On 3 July health workers and supporters across the country will be marking the 73rd anniversary of the creation of the NHS by protesting for patient safety, for pay justice and against privatisation: see here
The official NHS Pay Review Body has still not made its recommendation for pay from April 2021. It was due in May. It was delayed until “mid-June”, then “some time in June”, and then... The absolute deadline seems to be 22 July. The Tories want to limit pay rises to 1%. NHS Workers Say No! and Nurses United demand a 15% rise with a minimum of £3,000.
Across the NHS one-in-eleven posts are unfilled. In social care the vacancy rate is even higher. There are 10% fewer GPs per patient than five years ago. The resulting service cuts and workload pressures are breaking our already faltering health services. 90% of NHS employers admit that workforce shortages are risking patient care and safety. It is likely to get worse. NHS workers, exhausted by the pandemic, are more likely to quit their jobs.

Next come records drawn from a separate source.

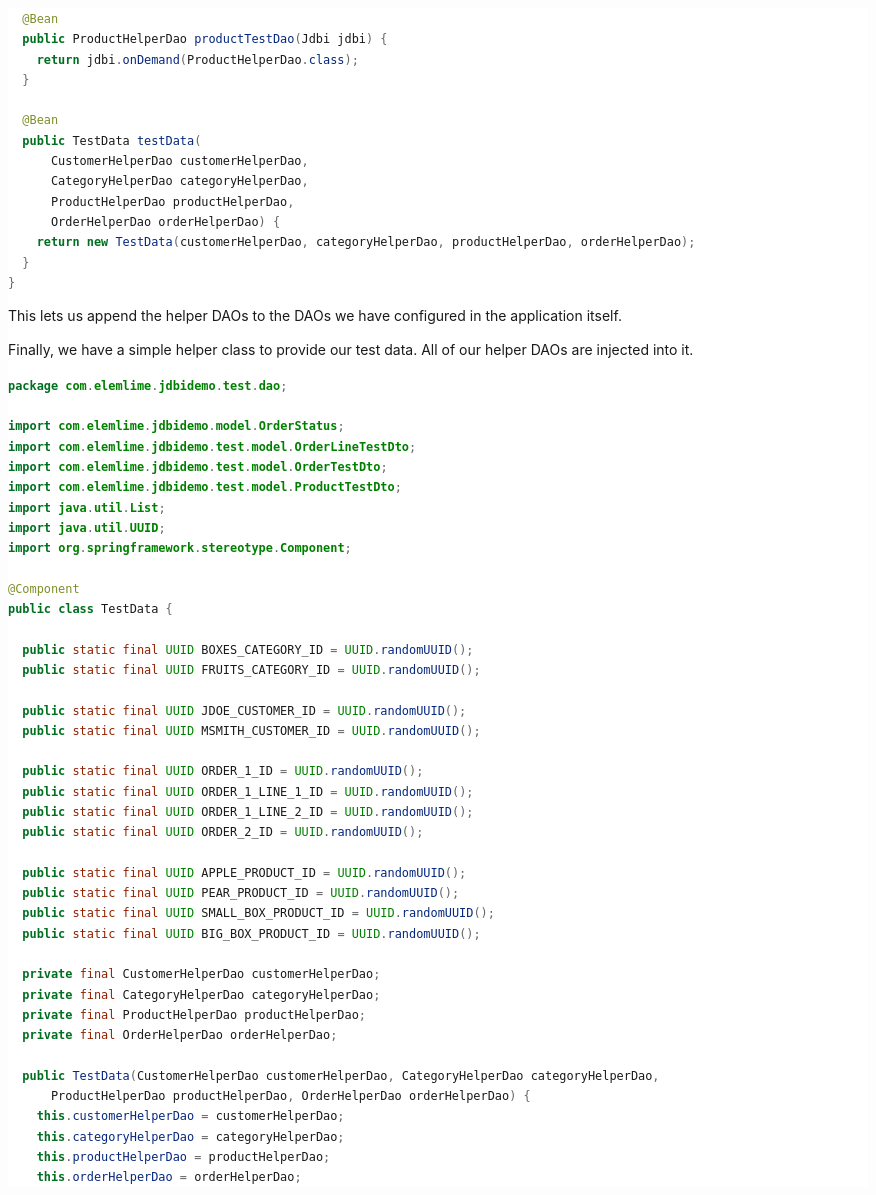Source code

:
 ```java
  @Bean
  public ProductHelperDao productTestDao(Jdbi jdbi) {
    return jdbi.onDemand(ProductHelperDao.class);
  }

  @Bean
  public TestData testData(
      CustomerHelperDao customerHelperDao,
      CategoryHelperDao categoryHelperDao,
      ProductHelperDao productHelperDao,
      OrderHelperDao orderHelperDao) {
    return new TestData(customerHelperDao, categoryHelperDao, productHelperDao, orderHelperDao);
  }
}
```

This lets us append the helper DAOs to the DAOs we have configured in the
application itself.

Finally, we have a simple helper class to provide our test data. All of our helper DAOs are injected
into it.

```java
package com.elemlime.jdbidemo.test.dao;

import com.elemlime.jdbidemo.model.OrderStatus;
import com.elemlime.jdbidemo.test.model.OrderLineTestDto;
import com.elemlime.jdbidemo.test.model.OrderTestDto;
import com.elemlime.jdbidemo.test.model.ProductTestDto;
import java.util.List;
import java.util.UUID;
import org.springframework.stereotype.Component;

@Component
public class TestData {

  public static final UUID BOXES_CATEGORY_ID = UUID.randomUUID();
  public static final UUID FRUITS_CATEGORY_ID = UUID.randomUUID();

  public static final UUID JDOE_CUSTOMER_ID = UUID.randomUUID();
  public static final UUID MSMITH_CUSTOMER_ID = UUID.randomUUID();

  public static final UUID ORDER_1_ID = UUID.randomUUID();
  public static final UUID ORDER_1_LINE_1_ID = UUID.randomUUID();
  public static final UUID ORDER_1_LINE_2_ID = UUID.randomUUID();
  public static final UUID ORDER_2_ID = UUID.randomUUID();

  public static final UUID APPLE_PRODUCT_ID = UUID.randomUUID();
  public static final UUID PEAR_PRODUCT_ID = UUID.randomUUID();
  public static final UUID SMALL_BOX_PRODUCT_ID = UUID.randomUUID();
  public static final UUID BIG_BOX_PRODUCT_ID = UUID.randomUUID();

  private final CustomerHelperDao customerHelperDao;
  private final CategoryHelperDao categoryHelperDao;
  private final ProductHelperDao productHelperDao;
  private final OrderHelperDao orderHelperDao;

  public TestData(CustomerHelperDao customerHelperDao, CategoryHelperDao categoryHelperDao,
      ProductHelperDao productHelperDao, OrderHelperDao orderHelperDao) {
    this.customerHelperDao = customerHelperDao;
    this.categoryHelperDao = categoryHelperDao;
    this.productHelperDao = productHelperDao;
    this.orderHelperDao = orderHelperDao;
```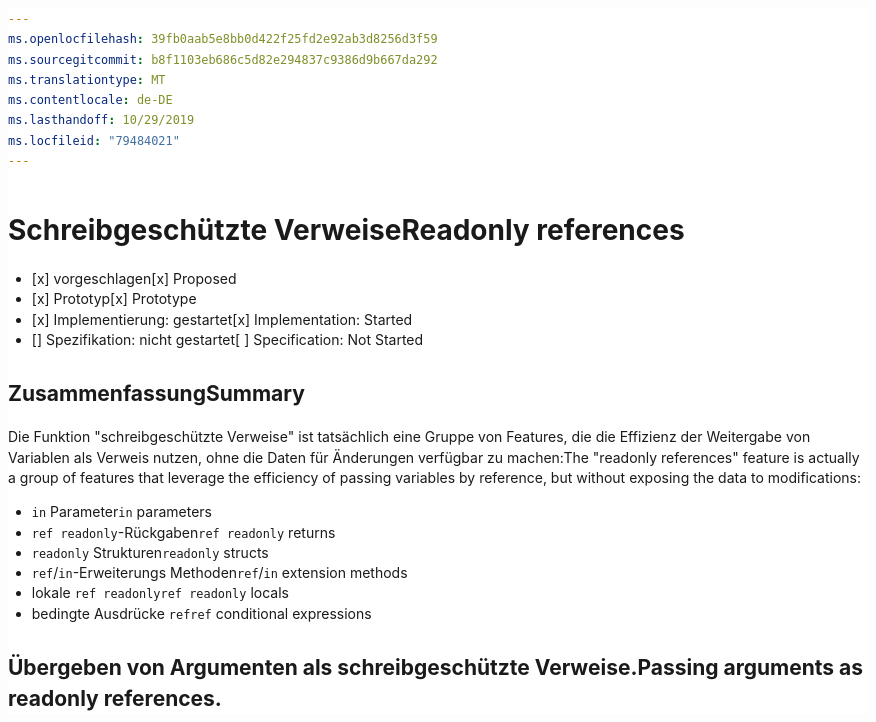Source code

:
 ```yaml
---
ms.openlocfilehash: 39fb0aab5e8bb0d422f25fd2e92ab3d8256d3f59
ms.sourcegitcommit: b8f1103eb686c5d82e294837c9386d9b667da292
ms.translationtype: MT
ms.contentlocale: de-DE
ms.lasthandoff: 10/29/2019
ms.locfileid: "79484021"
---
```

# <a name="readonly-references"></a><span data-ttu-id="38223-101">Schreibgeschützte Verweise</span><span class="sxs-lookup"><span data-stu-id="38223-101">Readonly references</span></span>

* <span data-ttu-id="38223-102">[x] vorgeschlagen</span><span class="sxs-lookup"><span data-stu-id="38223-102">[x] Proposed</span></span>
* <span data-ttu-id="38223-103">[x] Prototyp</span><span class="sxs-lookup"><span data-stu-id="38223-103">[x] Prototype</span></span>
* <span data-ttu-id="38223-104">[x] Implementierung: gestartet</span><span class="sxs-lookup"><span data-stu-id="38223-104">[x] Implementation: Started</span></span>
* <span data-ttu-id="38223-105">[] Spezifikation: nicht gestartet</span><span class="sxs-lookup"><span data-stu-id="38223-105">[ ] Specification: Not Started</span></span>

## <a name="summary"></a><span data-ttu-id="38223-106">Zusammenfassung</span><span class="sxs-lookup"><span data-stu-id="38223-106">Summary</span></span>
[summary]: #summary

<span data-ttu-id="38223-107">Die Funktion "schreibgeschützte Verweise" ist tatsächlich eine Gruppe von Features, die die Effizienz der Weitergabe von Variablen als Verweis nutzen, ohne die Daten für Änderungen verfügbar zu machen:</span><span class="sxs-lookup"><span data-stu-id="38223-107">The "readonly references" feature is actually a group of features that leverage the efficiency of passing variables by reference, but without exposing the data to modifications:</span></span>  
- <span data-ttu-id="38223-108">`in` Parameter</span><span class="sxs-lookup"><span data-stu-id="38223-108">`in` parameters</span></span>
- <span data-ttu-id="38223-109">`ref readonly`-Rückgaben</span><span class="sxs-lookup"><span data-stu-id="38223-109">`ref readonly` returns</span></span>
- <span data-ttu-id="38223-110">`readonly` Strukturen</span><span class="sxs-lookup"><span data-stu-id="38223-110">`readonly` structs</span></span>
- <span data-ttu-id="38223-111">`ref`/`in`-Erweiterungs Methoden</span><span class="sxs-lookup"><span data-stu-id="38223-111">`ref`/`in` extension methods</span></span>
- <span data-ttu-id="38223-112">lokale `ref readonly`</span><span class="sxs-lookup"><span data-stu-id="38223-112">`ref readonly` locals</span></span>
- <span data-ttu-id="38223-113">bedingte Ausdrücke `ref`</span><span class="sxs-lookup"><span data-stu-id="38223-113">`ref` conditional expressions</span></span>

## <a name="passing-arguments-as-readonly-references"></a><span data-ttu-id="38223-114">Übergeben von Argumenten als schreibgeschützte Verweise.</span><span class="sxs-lookup"><span data-stu-id="38223-114">Passing arguments as readonly references.</span></span>


[drawbacks]: #drawbacks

Matt Hancock’s hypocrisy over covid-distancing was a tiny part of his abuse of the NHS. He has overseen a massive transfer of public funding into private hands for profit. £14.4bn, 12% of the NHS budget, went to private healthcare firms in 2020. Another £10bn has recently been agreed for private hospitals to take NHS patients from waiting lists.
When Serco’s Rupert Soames said the pandemic could go “a long way to cementing the position of private sector companies in the public sector supply chain”, the government listened. We can expect more of the same from the new health secretary, Sajid Javid. He comes directly from a £150,000 part time job (80 hours a year!) for J P Morgan, a bank which advises those private health profiteers.
Activists need to use this week’s protests, and the next month, to build cross-union networks in our workplaces. We must continue to convince other health workers of the need and possibilities for taking industrial action, and to build pressure on our trade unions for a decisive response. Any offer below the unions’ claims must lead quickly to co-ordinated ballots of members.
The section of the big public-services union Unison that makes decisions on health pay issues, the health Service Group, decided not to support the 3 July protests. They want to keep activity under a lid. But we won’t win just by negotiations in an office in London. We can only win by health workers campaigning and drawing on solidarity from the labour movement and the public. The newly elected left National Executive Committee of Unison must take action to set the priorities for campaigning on health and social care if they are to make a real difference.
This year an additional 258,000 individuals have become millionaires in the UK, where 23% of all household wealth is held by the richest 1%. The wealth is there to rebuild the NHS and win better pay for the workers who have been at the forefront this last year and a half.